→ **Your assignment**:
Please answer these questions using the reviews below.
(a) Who wrote the screenplay for Robot & Frank?
(b) At which theater is Peter and the Starcatcher playing?
(c) Through what date does the Monet's Garden exhibition run?

→ **Text**:
Robot & Frank

In theaters.

Despite the whole robot-home-healthcare-worker premise, nothing about Robot & Frank feels particularly far-fetched or sci-fi. It's quite easy to imagine a sophisticated but narrowly focused robot like the unnamed one here. In fact, I'm quite certain that that kind of thing is already in development, in one form or another. Christopher Ford's gentle, domestic screenplay barely qualifies as speculative fiction.

And that, I think, is why it works. Robot & Frank isn't sci-fi (nothing against sci-fi, for the record). It's a thoughtful, playful look at how we relate to technology—and to one another—right now, not in the future. The human performances are delightfully expressive, and the robot honestly isn't, though that doesn't prevent us from growing fond of it, which is sort of the point. As an examination of how people map our own emotions onto other entities, Robot finds one of the shrewdest, most subtle takes I've ever seen.

Peter and the Starcatcher

Now playing at the Brooks Atkinson Theater on Broadway.

Swamped by a deluge of freelance work plus a family visit (which was delightful, of course), it's taken me an embarrassingly long time to finish writing about this play. But honestly, there's probably more at work in my tardiness than that standard excuse of not enough time. The fact is that I've never known quite what to make of the whole Peter Pan myth, which Peter and the Starcatcher freely adapts, so how am I ever to write about it?

As far as I can tell, the Peter archetype is an indulgent romanticization of a particularly boys-will-be-boys sort of childhood, not innocent so much as amoral, selfish and bullying and callous and cliquish and arrogant. If that were the point, I guess I would admire how coolly the tales depicts just how cruelly narcissistic children can be, but instead, the Peter Pan stories typically take on a strangely nostalgic sheen, and I just don't get it. I don't. I often enjoy the world-building—the pirates and mermaids, Hook and Tiger Lily—but Peter himself never resonates with me. He leaves me cold.

So perhaps inevitably, Peter and the Starcatcher works much the same way. The production and stagecraft are charmingly imaginative. The many allusions to Barrie's work are fun and cheeky, and most of the performances are so spiritedly energetic as to be irresistible. But in the end, it all comes down to the irritating Peter and his dramatic arc, which is emotionally unfathomable to me. So what do I say but that I suspect the problem may be as much with me as anything else?

Monet’s Garden

Special exhibition at the New York Botanical Garden through October 21.

→ **Data for analysis**:
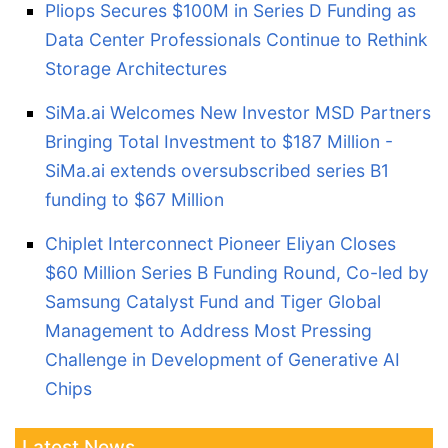
Pliops Secures $100M in Series D Funding as
Data Center Professionals Continue to Rethink
Storage Architectures
SiMa.ai Welcomes New Investor MSD Partners
Bringing Total Investment to $187 Million -
SiMa.ai extends oversubscribed series B1
funding to $67 Million
Chiplet Interconnect Pioneer Eliyan Closes
$60 Million Series B Funding Round, Co-led by
Samsung Catalyst Fund and Tiger Global
Management to Address Most Pressing
Challenge in Development of Generative AI
Chips
Latest News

→ **Expected output**:
(a) Christopher Ford
(b) The Brooks Atkinson Theater on Broadway
(c) October 21